Di dalam UU Nomor 3/2017 tentang Sistem Perbukuan dan PP Nomor 75/2019 tentang Peraturan Pelaksanaan UU Nomor 3/2017 juga disinggung soal buku di dalam pendidikan tinggi yang terdiri atas buku teks dan buku nonteks (di luar buku ajar/buku teks). Pada Pasal 5 Ayat (2) PP Nomor 75/2019 disebutkan sebagai berikut:
Pemerintah Pusat dan/ atau perguruan tinggi mendorong ketersediaan Buku teks untuk pendidikan tinggi yang bermutu, murah, dan merata melalui:
a. pembentukan lembaga Penerbitan perguruan tinggi;
b. peningkatan kompetensi dosen untuk menulis Buku; dan
c. penerjemahan dan penyaduran Buku untuk pengembangan ilmu pengetahuan dan teknologi.
Apa saja buku pendidikan tinggi itu yang termasuk klaster buku akademis (academic book)? Saya kutip uraian dari Pedoman Publikasi Ilmiah Dikti 2017:
Buku yang termasuk buku pendidikan tinggi, yaitu (1) buku referensi (refererence book), (2) monografi (monograph), (3) buku ajar/buku teks (textbook), dan (4) modul. Satu buku lagi yang disebutkan merupakan kumpulan karya tulis, baik dalam bentuk bab (chapter) maupun bentuk artikel adalah bunga rampai.
Semua jenis buku yang disebutkan diganjar dengan angka kredit. Nilai angka kredit per buku berdasarkan pedoman penilaian angka kredit dosen seperti berikut ini:
- buku ajar/buku teks nilainya 20;
- modul (termasuk beberapa bahan pengajaran lainnya, seperti diktat) nilainya 5;
- buku referensi nilainya 40;
- monografi nilainya 20; dan
- bunga rampai yang diterbikan secara internasional 15 dan nasional 10.

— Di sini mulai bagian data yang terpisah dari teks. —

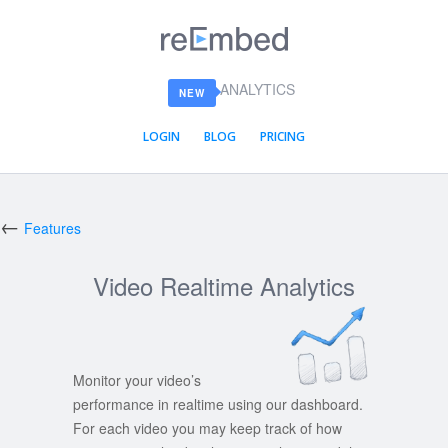
reEmbed
ANALYTICS
NEW
LOGIN
BLOG
PRICING
←
Features
Video Realtime Analytics
Monitor your video’s
performance in realtime using our dashboard.
For each video you may keep track of how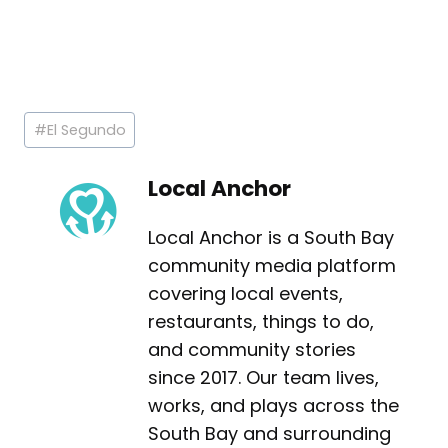
Post
#
El Segundo
Tags:
Local Anchor
Local Anchor is a South Bay
community media platform
covering local events,
restaurants, things to do,
and community stories
since 2017. Our team lives,
works, and plays across the
South Bay and surrounding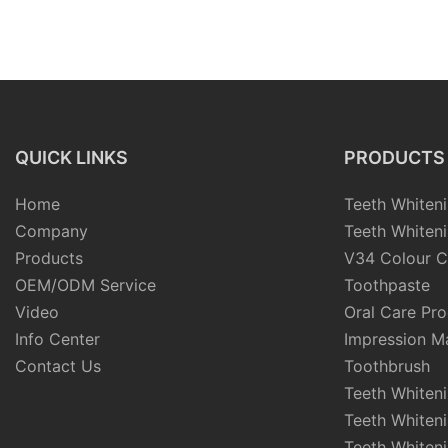
QUICK LINKS
PRODUCTS
Home
Teeth Whiteni
Company
Teeth Whiteni
Products
V34 Colour C
OEM/ODM Service
Toothpaste
Video
Oral Care Pr
Info Center
Impression Ma
Contact Us
Toothbrush
Teeth Whiten
Teeth Whiten
Teeth Whiteni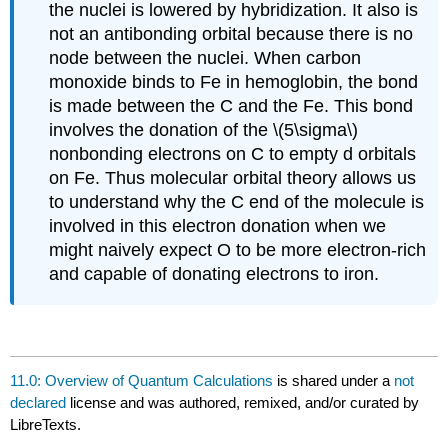
the nuclei is lowered by hybridization. It also is
not an antibonding orbital because there is no
node between the nuclei. When carbon
monoxide binds to Fe in hemoglobin, the bond
is made between the C and the Fe. This bond
involves the donation of the \(5\sigma\)
nonbonding electrons on C to empty d orbitals
on Fe. Thus molecular orbital theory allows us
to understand why the C end of the molecule is
involved in this electron donation when we
might naively expect O to be more electron-rich
and capable of donating electrons to iron.
11.0: Overview of Quantum Calculations
is shared under a
not
declared
license and was authored, remixed, and/or curated by
LibreTexts.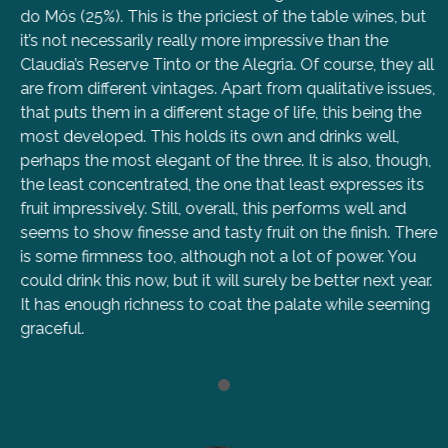
do Mós (25%). This is the priciest of the table wines, but
it’s not necessarily really more impressive than the
Claudia’s Reserve Tinto or the Alegria. Of course, they all
are from different vintages. Apart from qualitative issues,
that puts them in a different stage of life, this being the
most developed. This holds its own and drinks well,
perhaps the most elegant of the three. It is also, though,
the least concentrated, the one that least expresses its
fruit impressively. Still, overall, this performs well and
seems to show finesse and tasty fruit on the finish. There
is some firmness too, although not a lot of power. You
could drink this now, but it will surely be better next year.
It has enough richness to coat the palate while seeming
graceful.
1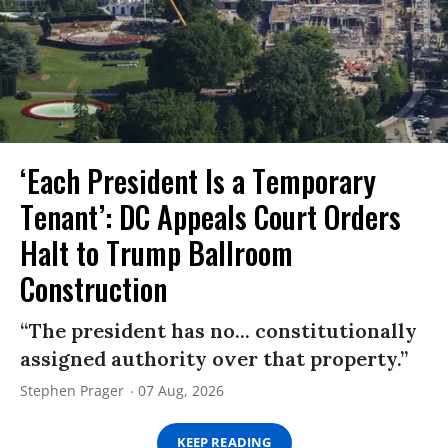
‘Each President Is a Temporary
Tenant’: DC Appeals Court Orders
Halt to Trump Ballroom
Construction
“The president has no... constitutionally
assigned authority over that property.”
Stephen Prager
07 Aug, 2026
KEEP READING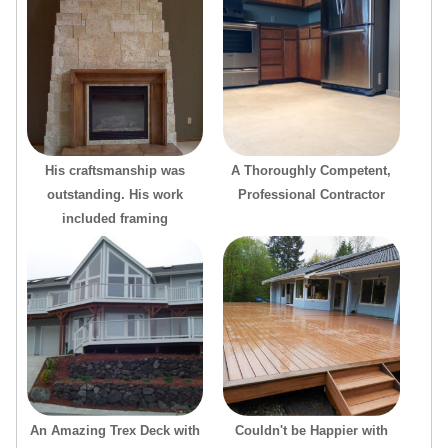
His craftsmanship was
A Thoroughly Competent,
outstanding. His work
Professional Contractor
included framing
An Amazing Trex Deck with
Couldn't be Happier with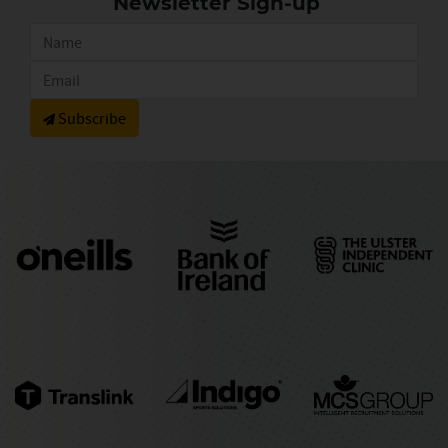
Newsletter Sign-up
Subscribe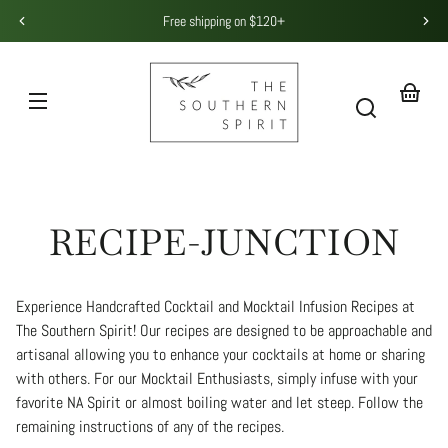
Skip to
Free shipping on $120+
content
THE
SOUTHERN
SPIRIT
Your
basket
RECIPE-JUNCTION
Experience Handcrafted Cocktail and Mocktail Infusion Recipes at
The Southern Spirit! Our recipes are designed to be approachable and
artisanal allowing you to enhance your cocktails at home or sharing
with others. For our Mocktail Enthusiasts, simply infuse with your
favorite NA Spirit or almost boiling water and let steep. Follow the
remaining instructions of any of the recipes.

Jadi, ada dua kelompok buku. Pertama, kelompok buku yang termasuk kategori penilaian pelaksanaan pengajaran yaitu buku ajar dan modul. Kedua, kelompok buku yang termasuk kategori penilaian pelaksanaan penelitian, yaitu buku referensi, monografi, dan bunga rampai.

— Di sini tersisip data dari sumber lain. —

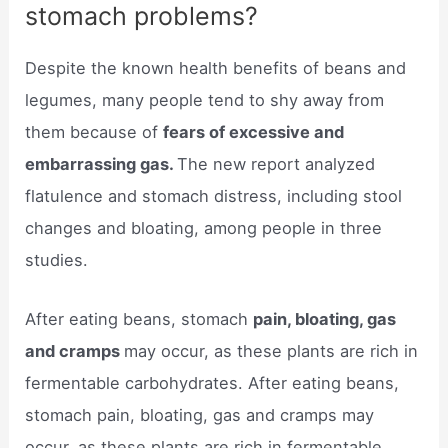
stomach problems?
Despite the known health benefits of beans and
legumes, many people tend to shy away from
them because of
fears of excessive and
embarrassing gas.
The new report analyzed
flatulence and stomach distress, including stool
changes and bloating, among people in three
studies.
After eating beans, stomach
pain, bloating, gas
and cramps
may occur, as these plants are rich in
fermentable carbohydrates. After eating beans,
stomach pain, bloating, gas and cramps may
occur, as these plants are rich in fermentable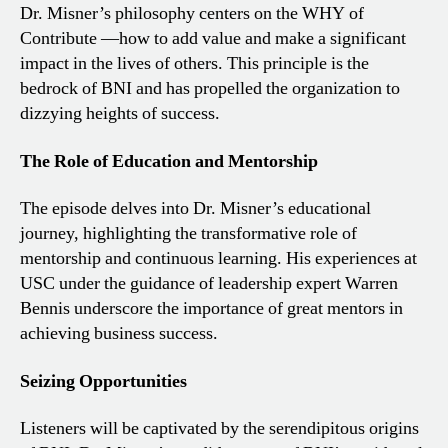
Dr. Misner’s philosophy centers on the WHY of
Contribute —how to add value and make a significant
impact in the lives of others. This principle is the
bedrock of BNI and has propelled the organization to
dizzying heights of success.
The Role of Education and Mentorship
The episode delves into Dr. Misner’s educational
journey, highlighting the transformative role of
mentorship and continuous learning. His experiences at
USC under the guidance of leadership expert Warren
Bennis underscore the importance of great mentors in
achieving business success.
Seizing Opportunities
Listeners will be captivated by the serendipitous origins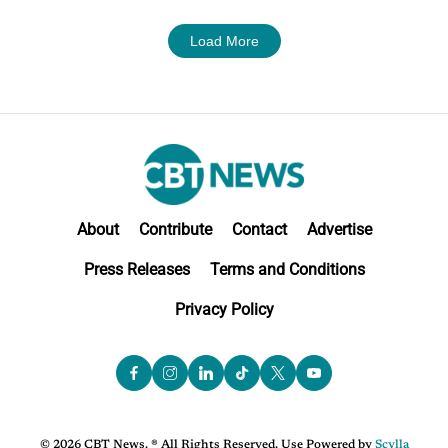
Load More
About
Contribute
Contact
Advertise
Press Releases
Terms and Conditions
Privacy Policy
© 2026 CBT News. ® All Rights Reserved. Use Powered by
Scylla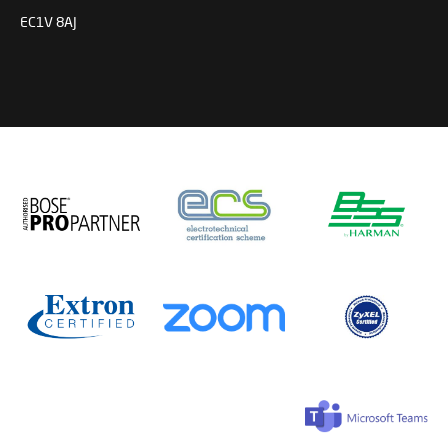
EC1V 8AJ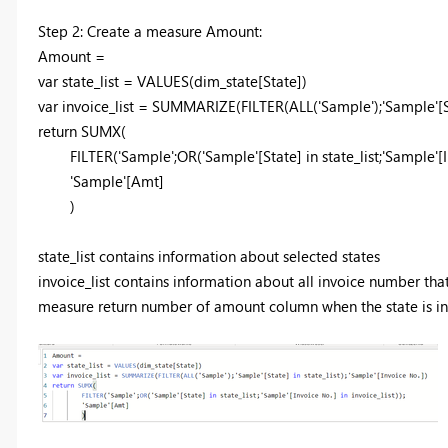
Step 2: Create a measure Amount:
Amount =
var
state_list =
VALUES
(dim_state[State])
var
invoice_list =
SUMMARIZE
(
FILTER
(
ALL
('Sample');'Sample'[
return
SUMX
(
FILTER
('Sample';
OR
('Sample'[State]
in
state_list;'Sample'[
'Sample'[Amt]
)
state_list contains information about selected states
invoice_list contains information about all invoice number tha
measure return number of amount column when the state is in st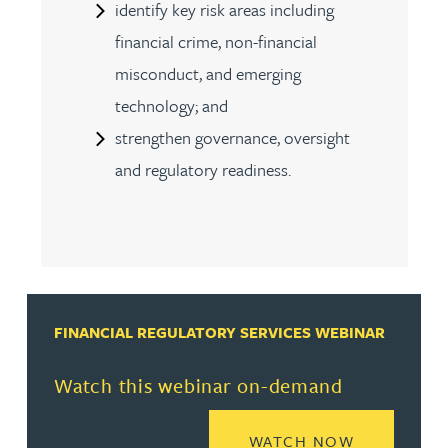
identify key risk areas including
financial crime, non-financial
misconduct, and emerging
technology; and
strengthen governance, oversight
and regulatory readiness.
FINANCIAL REGULATORY SERVICES WEBINAR
Watch this webinar on-demand
READ MORE
WATCH NOW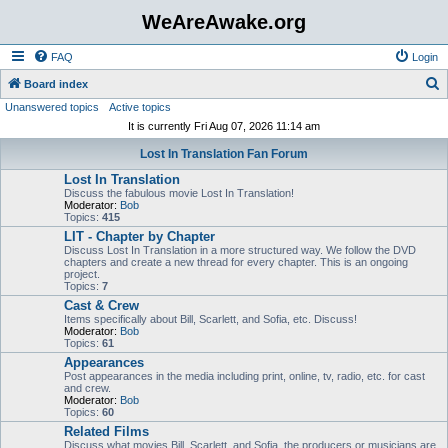
WeAreAwake.org
FAQ
Login
S
Board index
Unanswered topics
Active topics
e
It is currently Fri Aug 07, 2026 11:14 am
a
Lost In Translation Fan Forum
r
Lost In Translation
c
Discuss the fabulous movie Lost In Translation!
h
Moderator:
Bob
Topics:
415
LIT - Chapter by Chapter
Discuss Lost In Translation in a more structured way. We follow the DVD
chapters and create a new thread for every chapter. This is an ongoing
project.
Topics:
7
Cast & Crew
Items specifically about Bill, Scarlett, and Sofia, etc. Discuss!
Moderator:
Bob
Topics:
61
Appearances
Post appearances in the media including print, online, tv, radio, etc. for cast
and crew.
Moderator:
Bob
Topics:
60
Related Films
Discuss what movies Bill, Scarlett, and Sofia, the producers or musicians are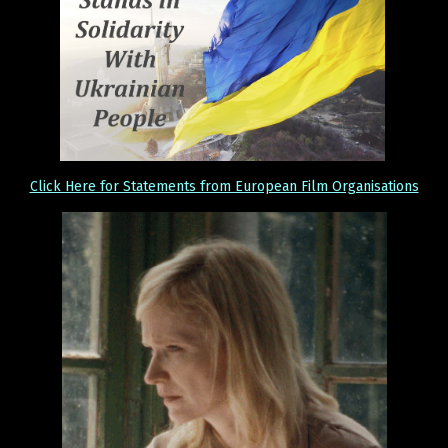
Click Here for Statements from European Film Organisations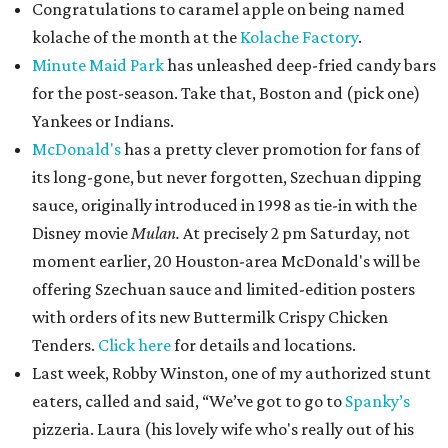
Congratulations to caramel apple on being named
kolache of the month at the
Kolache Factory
.
Minute Maid Park
has unleashed deep-fried candy bars
for the post-season. Take that, Boston and (pick one)
Yankees or Indians.
McDonald's
has a pretty clever promotion for fans of
its long-gone, but never forgotten, Szechuan dipping
sauce, originally introduced in 1998 as tie-in with the
Disney movie
Mulan.
At precisely 2 pm Saturday, not
moment earlier, 20 Houston-area McDonald's will be
offering Szechuan sauce and limited-edition posters
with orders of its new Buttermilk Crispy Chicken
Tenders.
Click here
for details and locations.
Last week, Robby Winston, one of my authorized stunt
eaters, called and said, “We’ve got to go to
Spanky’s
pizzeria. Laura (his lovely wife who's really out of his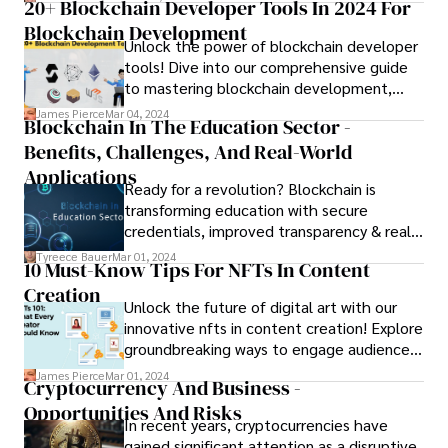
20+ Blockchain Developer Tools In 2024 For
Blockchain Development
Unlock the power of blockchain developer
tools! Dive into our comprehensive guide
to mastering blockchain development,
featuring top-rated tools and resources.
James Pierce
Mar 04, 2024
Blockchain In The Education Sector -
Benefits, Challenges, And Real-World
Applications
Ready for a revolution? Blockchain is
transforming education with secure
credentials, improved transparency & real-
world applications. Explore about
Tyreece Bauer
Mar 01, 2024
10 Must-Know Tips For NFTs In Content
blockchain in the education sector in this
Creation
blog!
Unlock the future of digital art with our
innovative nfts in content creation! Explore
groundbreaking ways to engage audiences
and monetize your creations.
James Pierce
Mar 01, 2024
Cryptocurrency And Business -
Opportunities And Risks
In recent years, cryptocurrencies have
gained significant attention as a disruptive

Mengurai Kebingungan Buku untuk Pelaksanaan Pengajaran
Timbul pertanyaan pertama: Mengapa buku ajar nilainya lebih tinggi daripada modul? Pada kasus ini saya mulai menemukan ketikdaksinkronan terminologi buku antara dua pedoman yang tadi disebutkan.
Buku ajar dan modul adalah sama-sama bahan ajar/pengajaran primer dengan dua fungsi yang berbeda. Buku ajar digunakan dalam konteks kuliah tatap muka dengan keterlibatan dosen yang signifikan. Adapun modul disebut bahan ajar mandiri dengan keterlibatan dosen yang minim.
Modul lebih tepat digunakan dalam pembelajaran jarak jauh seperti halnya dilakukan Universitas Terbuka. Pelengkap dari modul adalah tutorial, baik tutorial dalam bentuk audio maupun audio-video.
Secara bobot materi dan penyajian, baik buku ajar maupun modul tidak ada bedanya. Jadi, tingkat kesulitannya pun sama. Maka dari itu, buku ajar dan modul sama-sama diakui sebagai buku yang ber-ISBN. Jika pun mau dibuat pembeda angka kredit, semestinya tidak terlalu jauh antara buku ajar dan modul.
Hal ini sangat berbeda dengan diktat yang disusun dosen dengan penyajian anatomi berbeda dari buku. Diktat tidak dapat didaftarkan ISBN karena tidak diterbitkan secara resmi dan bukan termasuk buku. Walaupun demikian, sebuah diktat dapat dikonversi menjadi buku ajar dengan memenuhi syarat anatomi buku serta standar, kaidah, dan kode etik penulisan buku.